Jokowi Minta OJK Tak Batasi Waktu Penerapan Restrukturisasi Kredit

ANTARA FOTO/Nova Wahyudi
Teller menghitung uang rupiah di Bank BNI KCP Tubagus Angke, Grogol Petamburan, DKI Jakarta, Jumat (03/01/2020).
Penulis: Desy Setyowati
17/2/2022, 06.00 WIB

Presiden Joko Widodo (Jokowi) meminta Otoritas Jasa Keuangan (OJK) tidak membatasi waktu penerapan restrukturisasi kredit akibat dampak pandemi Covid-19. Tujuannya agar bank dapat menggenjot penyaluran pinjaman untuk mendorong pertumbuhan ekonomi.

Menteri Koordinator Bidang Perekonomian Airlangga Hartarto menyampaikan, berbagai reformasi struktural penting dilakukan untuk mendorong investasi. Sebab, investasi merupakan pendorong pertumbuhan ekonomi di luar Anggaran Pendapatan dan Belanja Negara (APBN).

“Maka, peningkatan kredit perbankan penting,” kata Airlangga usai mengikuti Sidang Kabinet Paripurna yang dipimpin oleh Presiden Jokowi di Istana Kepresidenan Jakarta, Rabu (16/2).

Ia mendorong agar OJK melanjutkan peraturan atau POJK Nomor 17 Tahun 2021 terkait relaksasi kredit.

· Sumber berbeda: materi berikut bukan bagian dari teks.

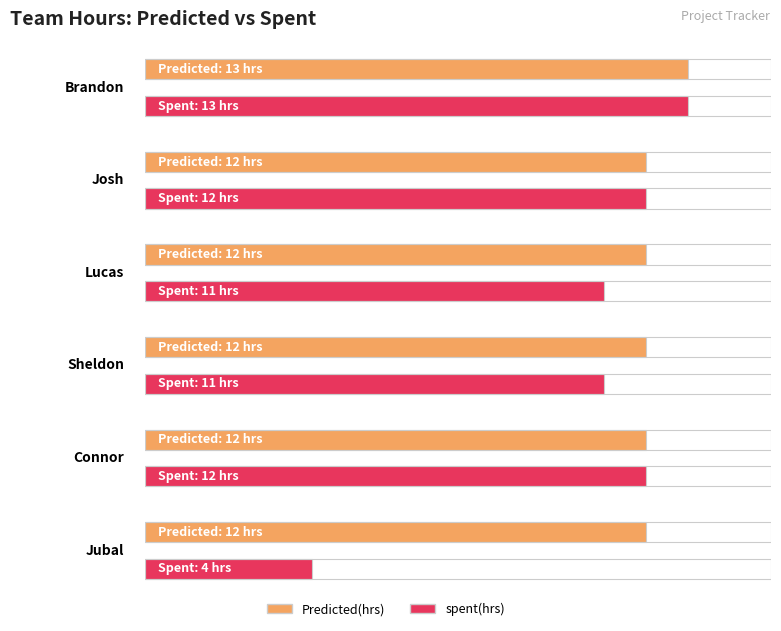

What position from the left is Connor?

5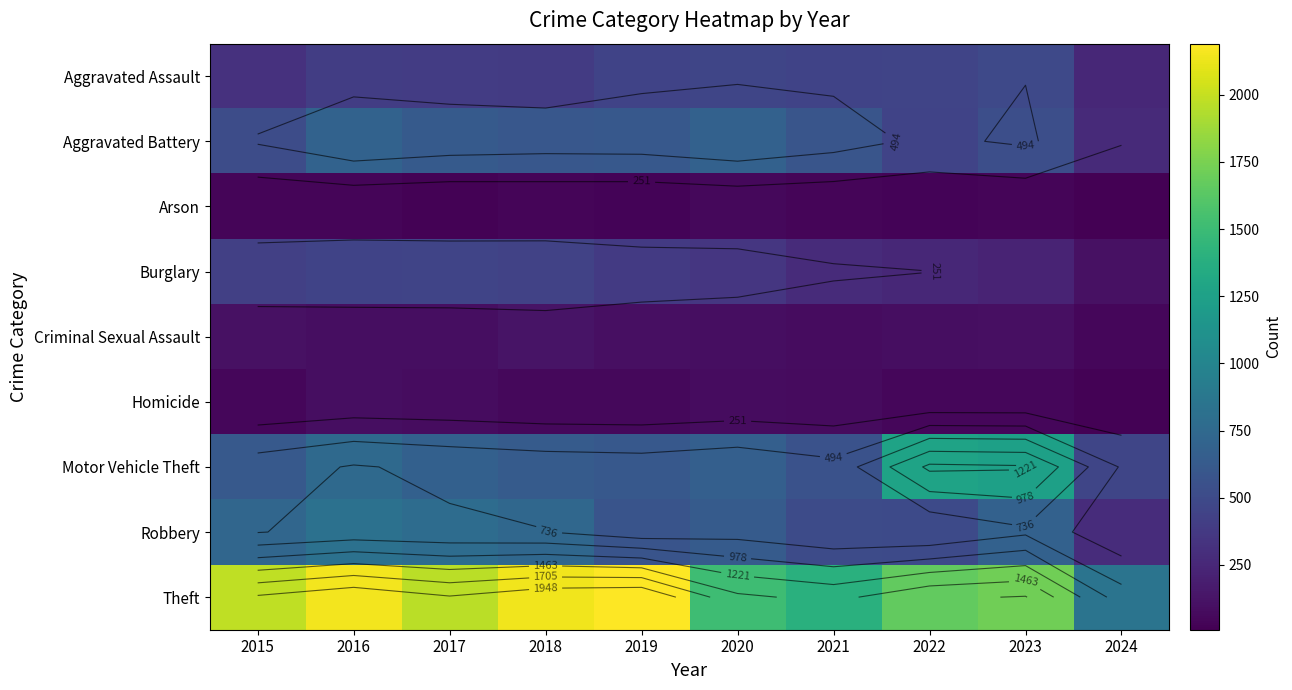

True or false: Theft has a value of 316 at 2024.

False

Aturan ini mengatur kebijakan stimulus perekonomian bagi debitur perbankan yang terkena dampak Covid-19 sampai 31 Maret 2023.

“Diharapkan tidak perlu ada pembatasan waktu,” ujar Airlangga.

Menurutnya, perlu ada penurunan pencadangan dari sisi perbankan. Apalagi, potensi kredit bank dinilai masih tinggi.

“Realisasi saat ini sedikit di atas 5%, dibandingkan Dana Pihak Ketiga (DPK) 12%. Ini masih punya ruang (untuk penyaluran kredit) yang cukup tinggi," kata dia.

Ekonom Senior Chatib Basri mengatakan, sektor perbankan harus mengantisipasi kemungkinan terjadinya perubahan kebijakan pada 2023, baik dari sisi fiskal, moneter maupun relaksasi kredit.

"Tahun depan, terdapat risiko konsolidasi fiskal dan kenaikan bunga bank sentral. Pada saat yang sama peraturan relaksasi kredit oleh OJK akan berakhir," ujar Chatib dalam Side Event Presidensi G20 Indonesia di Jakarta, dikutip dari Antara, Rabu (16/2).

Kementerian Keuangan (Kemenkeu) akan melakukan konsolidasi fiskal dengan mengembalikan defisit Anggaran Pendapatan dan Belanja Negara (APBN) ke level 3% dari Produk Domestik Bruto (PDB) tahun depan. Ini untuk menjaga kesehatan keuangan negara.

Di sisi lain, Bank Indonesia (BI) mungkin menaikkan suku bunga acuan. Ini mengingat inflasi berpotensi meningkat tahun depan.

Menurut Chatib, inflasi Indeks Harga Grosir atau Wholesale Price Index (WPI) saat ini sudah lebih tinggi dibandingkan dengan inflasi Indeks Harga Konsumen atau Consumer Price Index (CPI). Namun belum ada dampak signifikan dari kenaikan WPI kepada CPI.

"Ini artinya, bisnis belum melakukan passthrough efek kepada konsumen. Mungkin produsen baru akan melakukannya tahun depan," katanya.

Pada saat yang bersamaan, OJK akan menyelesaikan masa relaksasi restrukturisasi kredit pada 31 Maret 2023.

Maka dari itu, ia berharap perbankan bisa mengantisipasi berbagai risiko yang ada pada tahun depan agar stabilitas sistem keuangan tetap terjaga.